====== SUPPLIED TEXT ======

Ongoing
Anthology Film Archives

New York City, despite its status as a world capital of cinema, regularly misses out on screenings of many key international films. Though the exhibition of Latin American cinema in the city has drastically increased over the years, a considerable number of influential movies from the region still fail to premiere locally. In 2017, Anthology Film Archives and Cinema Tropical joined forces to create an ongoing series – programmed by Matías Piñeiro and Carlos A. Gutiérrez – of monthly screenings featuring remarkable Latin American films making their local premiere. We paused the series (formerly entitled “If You Can Screen It There”) following the pandemic, but we’re delighted to revive it now, rechristened as “Lost & Found: Cine(ma)s Latinoamericanos Re-Unidos”. Far from minor works, the films included here are by some of the region’s most important filmmakers, have garnered major awards at international festivals, and provide an important window into the often-overlooked world of Latin American cinema.

Co-presented by Anthology Film Archives and Cinema Tropical. Programmed by Matías Piñeiro and Carlos A. Gutiérrez.

All screenings at Anthology Film Archives
32 Second Avenue (at 2nd Street), New York City
(212) 505-5181 / www.anthologyfilmarchives.org

RIDERS / EL REPARTIDOR ESTÁ EN CAMINO
A film by Martín Rejtman
(Argentina/Portugal/Venezuela, 2024, 82 min. In Spanish with English subtitles)
U.S. Premiere!

====== RECORDED DATA ======

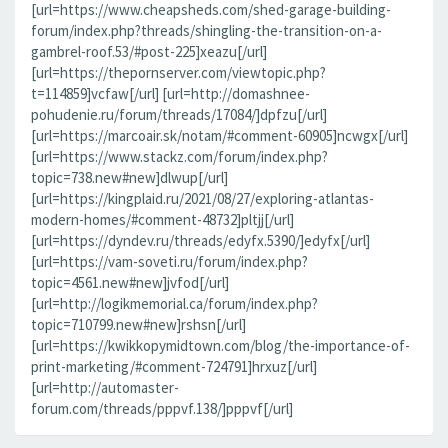
[url=https://www.cheapsheds.com/shed-garage-building-
forum/index.php?threads/shingling-the-transition-on-a-
gambrel-roof.53/#post-225]xeazu[/url]
[url=https://thepornserver.com/viewtopic.php?
t=114859]vcfaw[/url] [url=http://domashnee-
pohudenie.ru/forum/threads/17084/]dpfzu[/url]
[url=https://marcoair.sk/notam/#comment-60905]ncwgx[/url]
[url=https://www.stackz.com/forum/index.php?
topic=738.new#new]dlwup[/url]
[url=https://kingplaid.ru/2021/08/27/exploring-atlantas-
modern-homes/#comment-48732]pltjj[/url]
[url=https://dyndev.ru/threads/edyfx.5390/]edyfx[/url]
[url=https://vam-soveti.ru/forum/index.php?
topic=4561.new#new]jvfod[/url]
[url=http://logikmemorial.ca/forum/index.php?
topic=710799.new#new]rshsn[/url]
[url=https://kwikkopymidtown.com/blog/the-importance-of-
print-marketing/#comment-724791]hrxuz[/url]
[url=http://automaster-
forum.com/threads/pppvf.138/]pppvf[/url]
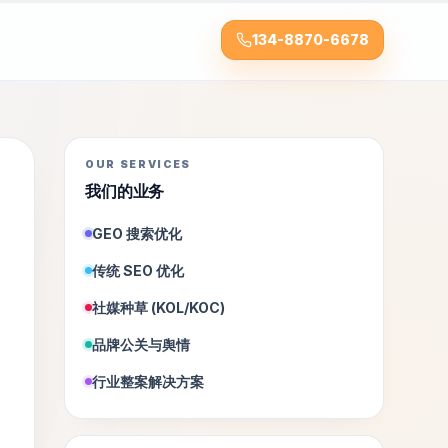
134-8870-6678
OUR SERVICES
我们的业务
GEO 搜索优化
传统 SEO 优化
社媒种草 (KOL/KOC)
品牌公关与舆情
行业整案解决方案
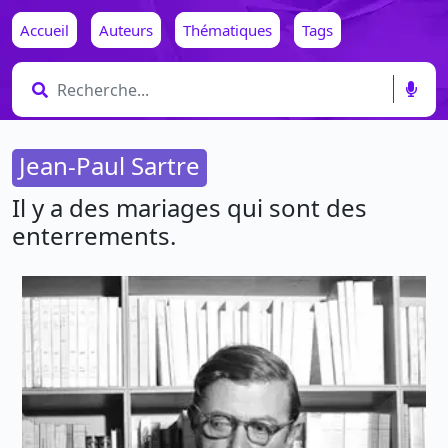
Accueil
Auteurs
Thématiques
Tags
Jean-Paul Sartre
Il y a des mariages qui sont des
enterrements.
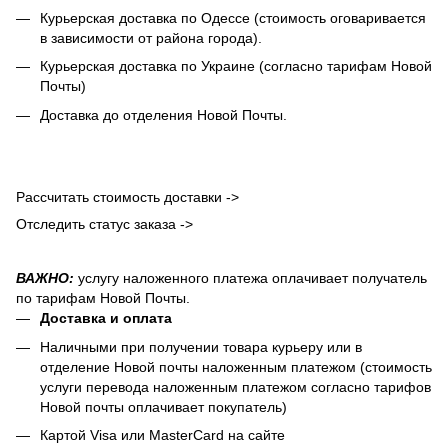
Курьерская доставка по Одессе (стоимость оговаривается
в зависимости от района города).
Курьерская доставка по Украине (согласно тарифам Новой
Почты)
Доставка до отделения Новой Почты.
Рассчитать стоимость доставки ->
Отследить статус заказа ->
ВАЖНО:
услугу наложенного платежа оплачивает получатель
по тарифам Новой Почты.
Доставка и оплата
Наличными при получении товара курьеру или в
отделение Новой почты наложенным платежом (стоимость
услуги перевода наложенным платежом согласно тарифов
Новой почты оплачивает покупатель)
Картой Visa или MasterCard на сайте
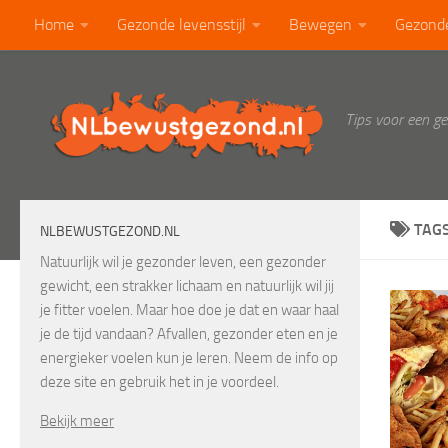
Home
Gezonde levensstijl
Bewegen
Gezond
Doorgaan naar inhoud
Calorietabel
Blog
Tips voor een g
TAG
NLBEWUSTGEZOND.NL
Natuurlijk wil je gezonder leven, een gezonder
gewicht, een strakker lichaam en natuurlijk wil jij
je fitter voelen. Maar hoe doe je dat en waar haal
je de tijd vandaan? Afvallen, gezonder eten en je
energieker voelen kun je leren. Neem de info op
deze site en gebruik het in je voordeel.
Bekijk meer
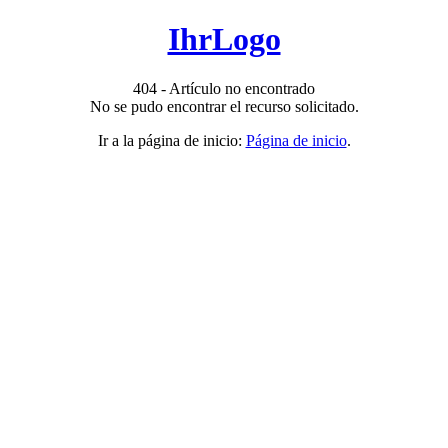
IhrLogo
404 - Artículo no encontrado
No se pudo encontrar el recurso solicitado.
Ir a la página de inicio:
Página de inicio
.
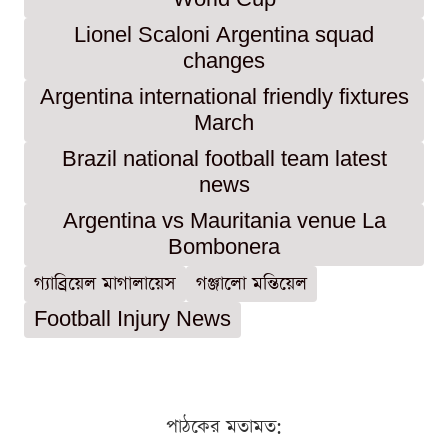
Lionel Scaloni Argentina squad
changes
Argentina international friendly fixtures
March
Brazil national football team latest
news
Argentina vs Mauritania venue La
Bombonera
গ্যাব্রিয়েল মাগালায়েস
গঞ্জালো মন্তিয়েল
Football Injury News
পাঠকের মতামত:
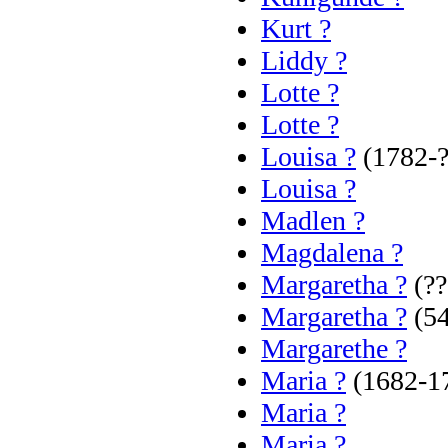
Kurt ?
Liddy ?
Lotte ?
Lotte ?
Louisa ?
(1782-?
Louisa ?
Madlen ?
Magdalena ?
Margaretha ?
(??
Margaretha ?
(54
Margarethe ?
Maria ?
(1682-1
Maria ?
Maria ?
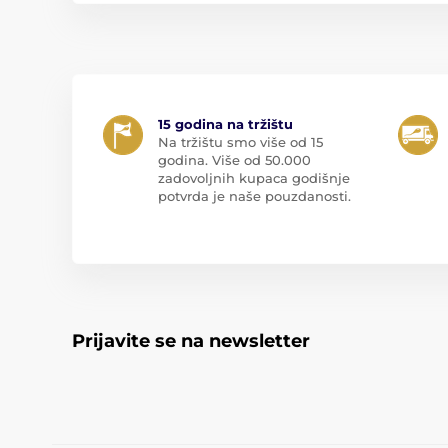
15 godina na tržištu
Na tržištu smo više od 15
godina. Više od 50.000
zadovoljnih kupaca godišnje
potvrda je naše pouzdanosti.
Prijavite se na newsletter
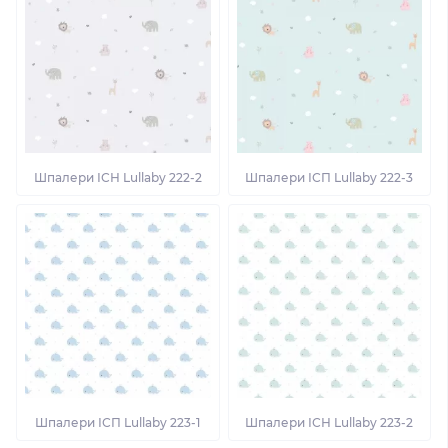
Шпалери ІСН Lullaby 222-2
Шпалери ІСП Lullaby 222-3
Шпалери ІСП Lullaby 223-1
Шпалери ІСН Lullaby 223-2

======

REQUIREMENT: Rewrite the supplied text from "Co-presented by Anthology" up to and including "U.S. Premiere!", putting "showings" wherever "screenings" appears.

RESULT OF THIS EXERCISE:
Co-presented by Anthology Film Archives and Cinema Tropical. Programmed by Matías Piñeiro and Carlos A. Gutiérrez.

All showings at Anthology Film Archives
32 Second Avenue (at 2nd Street), New York City
(212) 505-5181 / www.anthologyfilmarchives.org

RIDERS / EL REPARTIDOR ESTÁ EN CAMINO
A film by Martín Rejtman
(Argentina/Portugal/Venezuela, 2024, 82 min. In Spanish with English subtitles)
U.S. Premiere!